I’m still a beginner in shading (started a month ago) but i’ve been able to implement some nice shader in my custom project (that I mostly use as a test bed for OpenGL and CG stuff) and so I know the basics. I know my question is more shader in general than GLSL but anyway…

I’m trying to implement this : http://www.catalinzima.com/2010/07/my-technique-for-the-shader-based-dynamic-2d-shadows/

Right now, I was able to do the white/black, distance and distort shader and get the desired result. But I’m at a lost on how to do the Horizontal Reduction Shader.
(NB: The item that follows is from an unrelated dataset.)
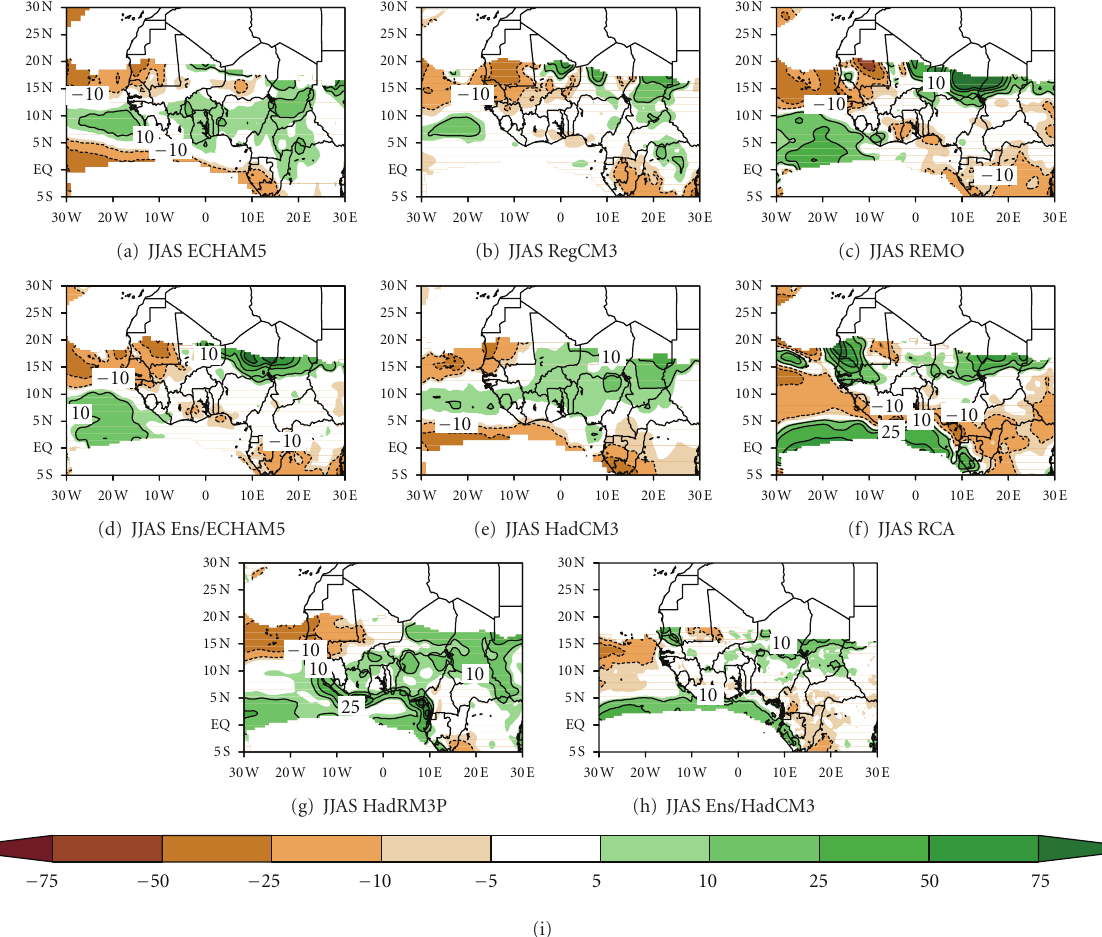
Figure 9: Averaged JJAS di ff erence between the future (A1B: 2031–2050) and the reference period (1981–2000) of temperature from: (a) ECHAM5, (b) RegCM3, (c) REMO, (d) Ens/ECHAM5 (mean ensemble of RCMs driven by ECHAM5), (e) HadCM3, (f) RCA, (g) HadRM3P, and (h) Ens/HadCM3 (mean ensemble of RCMs driven by HadCM3).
float4 HorizontalReductionPS(float2 TexCoord : TEXCOORD0) : COLOR0
{
float2 color = tex2D(inputSampler, TexCoord);
float2 colorR = tex2D(inputSampler, TexCoord + float2(TextureDimensions.x,0));

float2 result = min(color,colorR);
return float4(result,0,1);
}

From what I understand the shader compare the pixel color to its neighbor and output the lesser value. This is what’s needed to determine the nearest collision with a shadow caster. But I don’t know how to actually generate this reduced 2X512 texture! I’m I supposed to do a pass, then cut the texture in 2 and do it again until the width is 2? This part of the technique is kinda quickly explained and if you can give some more details on how to achieve this, I think I might actually be done since the last pass basically just use that texture and I could easily implement that (at least I think!)

If anyone could give me a hand with this, it would be really appreciated!

I can give sample code or the whole project for that matter if it’s necessary.

Thanks in advance!

In each pass, you use the full-width input texture as a texture and the half-width output texture as the colour buffer (glFramebufferTexture2D). Set the viewport to the size of the half-width texture and draw a unit quad. The half-width texture then becomes the full-width texture for the next pass, so you’re halving the width at each step.

Hi GClements,

I’ll be trying something similar to what you propose but right now I’m limited in the OpenGL feature I can use. glFramebufferTexture2D is not available, but I do something similar. I’ll post what I tried later since I don’t have the time to look into it right now! Thanks for the answer!

If you don’t have render-to-texture, you can render to a renderbuffer or the hardware framebuffer then copy the pixels into a texture with glCopyTexImage2D.

If you can only render to the hardware framebuffer, you’re limited in the choice of available formats. Render-to-texture is a fairly important feature for many advanced techniques.